Esoteric London

No. 1141: Stoke Newington Church Street, N16

Posted in Crime and Punishment, London Music, Public Art by esotericlondon on July 14, 2014

©RogerDean_RED_6569 copy

Stoke Newington Church Street, London, N16. Photo ©RogerDean 2014

London and Londoners in the Eighteen-Fifties and Sixties – Alfred Rosling Bennett, 1924:

In February were tried and condemned the Flowery Land “pirates ” – six Philippine Spaniards and one Levantine – sailors who had mutinied and murdered the captain and mates of the British ship they were serving in, not without provocation if their defence had any substance in it. All were found guilty and sentenced to death, but two were reprieved. The simultaneous hanging of five men was without parallel since the execution of the Cato Street conspirators in 1828, and immense crowds assembled and made the vicinity of Newgate a bear-garden from the previous Sunday evening and onward through the night. Calcraft was the hangman – a short, thickset shabby man, whose venerable white locks, beard and sinister face belied the cringing and fawning deference of his behaviour.
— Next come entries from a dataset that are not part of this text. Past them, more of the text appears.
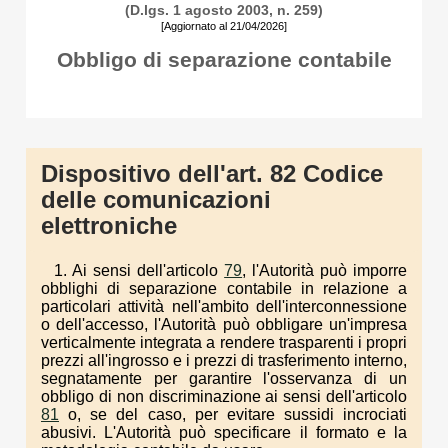
(D.lgs. 1 agosto 2003, n. 259)
[Aggiornato al 21/04/2026]
Obbligo di separazione contabile
Dispositivo dell'art. 82 Codice
delle comunicazioni
elettroniche
1. Ai sensi dell'articolo
79
, l'Autorità può imporre
obblighi di separazione contabile in relazione a
particolari attività nell'ambito dell'interconnessione
o dell'accesso, l'Autorità può obbligare un'impresa
verticalmente integrata a rendere trasparenti i propri
prezzi all'ingrosso e i prezzi di trasferimento interno,
segnatamente per garantire l'osservanza di un
obbligo di non discriminazione ai sensi dell'articolo
81
o, se del caso, per evitare sussidi incrociati
abusivi. L'Autorità può specificare il formato e la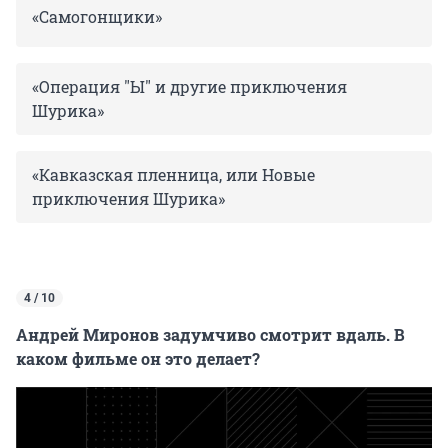
«Самогонщики»
«Операция "Ы" и другие приключения
Шурика»
«Кавказская пленница, или Новые
приключения Шурика»
4 / 10
Андрей Миронов задумчиво смотрит вдаль. В
каком фильме он это делает?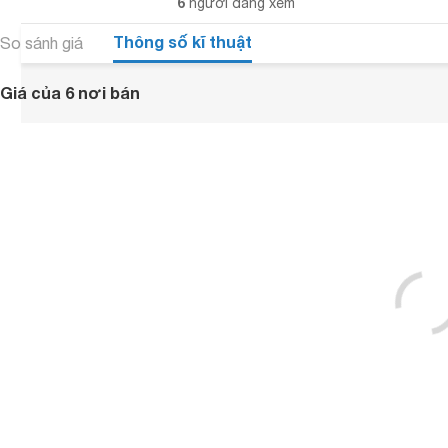
6
người đang xem
Thông số kĩ thuật
So sánh giá
Giá của 6 nơi bán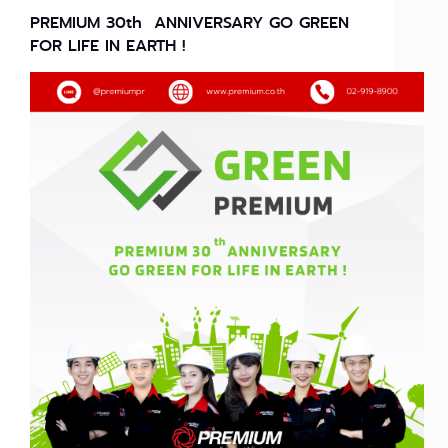
PREMIUM 30th ANNIVERSARY GO GREEN
FOR LIFE IN EARTH !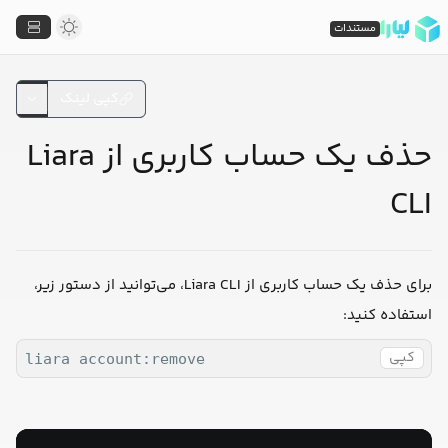
مستندات
کپی لینک
حذف یک حساب کاربری از Liara
CLI
برای حذف یک حساب کاربری از Liara CLI، می‌توانید از دستور زیر،
استفاده کنید:
کپی
liara account:remove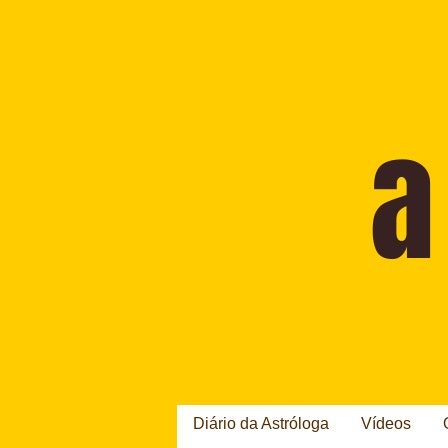
Diário da Astróloga
Vídeos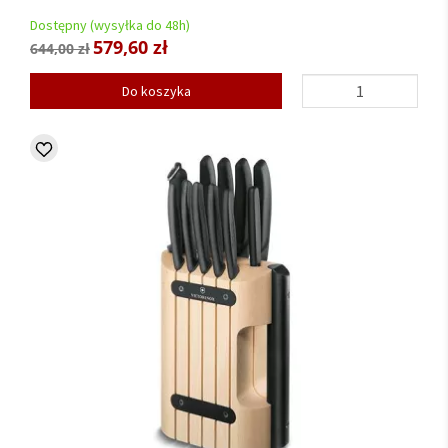
Dostępny (wysyłka do 48h)
579,60 zł
644,00 zł
Do koszyka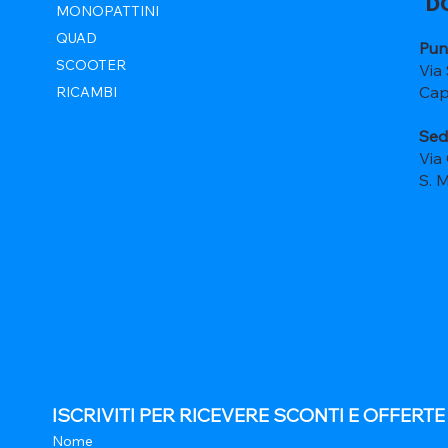
D
MONOPATTINI
QUAD
Pun
SCOOTER
Via
Cap
RICAMBI
Sed
Via
S. 
ISCRIVITI PER RICEVERE SCONTI E OFFERT
Nome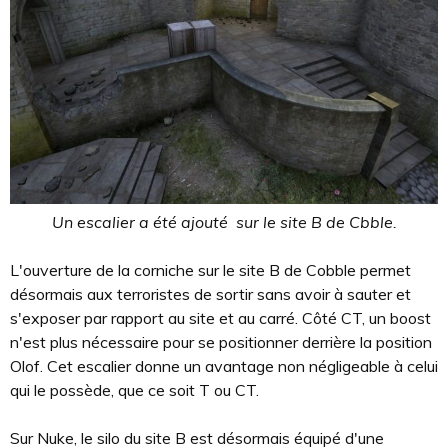
Un escalier a été ajouté sur le site B de Cbble.
L'ouverture de la corniche sur le site B de Cobble permet
désormais aux terroristes de sortir sans avoir à sauter et
s'exposer par rapport au site et au carré. Côté CT, un boost
n'est plus nécessaire pour se positionner derrière la position
Olof. Cet escalier donne un avantage non négligeable à celui
qui le possède, que ce soit T ou CT.
Sur Nuke, le silo du site B est désormais équipé d'une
I had been familiar with this expert’s name from early boyhood, as well as that of his notorious predecessor, in Judge Jefferys’ s days, Jack Ketch, and I fancy few were more generally known, if not esteemed. It was said that he had two handsome marriageable daughters who never received either offers or valentines, and that a passenger, on recognising them in an omnibus, had left so precipitately that he had, poor man, forgotten to pay his fare. Mr. Jonas, Governor of Newgate, another personage well before the public gaze, had general charge of the spectacle.
It was well stage-managed. There were five ropes on the gibbet, to which Calcraft brought out the culprits one by one, adjusting the noose on No. 1 and then going back into the prison for No. 2, and so on. When all appeared to be ready a cry went round the mob, “Hats off!” and a great groan arose when the drop fell and left all five men struggling in the air. The fall then given was short; necks were seldom dislocated, and strangulation was the usual result.

[The little ceramic tile in the photograph above can be found on a wall in Stoke Newington Church Street, N16. Despite the object on the tile’s right looking not dissimilar to a noose, it is I believe, meant to be a triangle, going by the fact that the tiles surrounding it had various other musical instruments depicted on them. R.D.]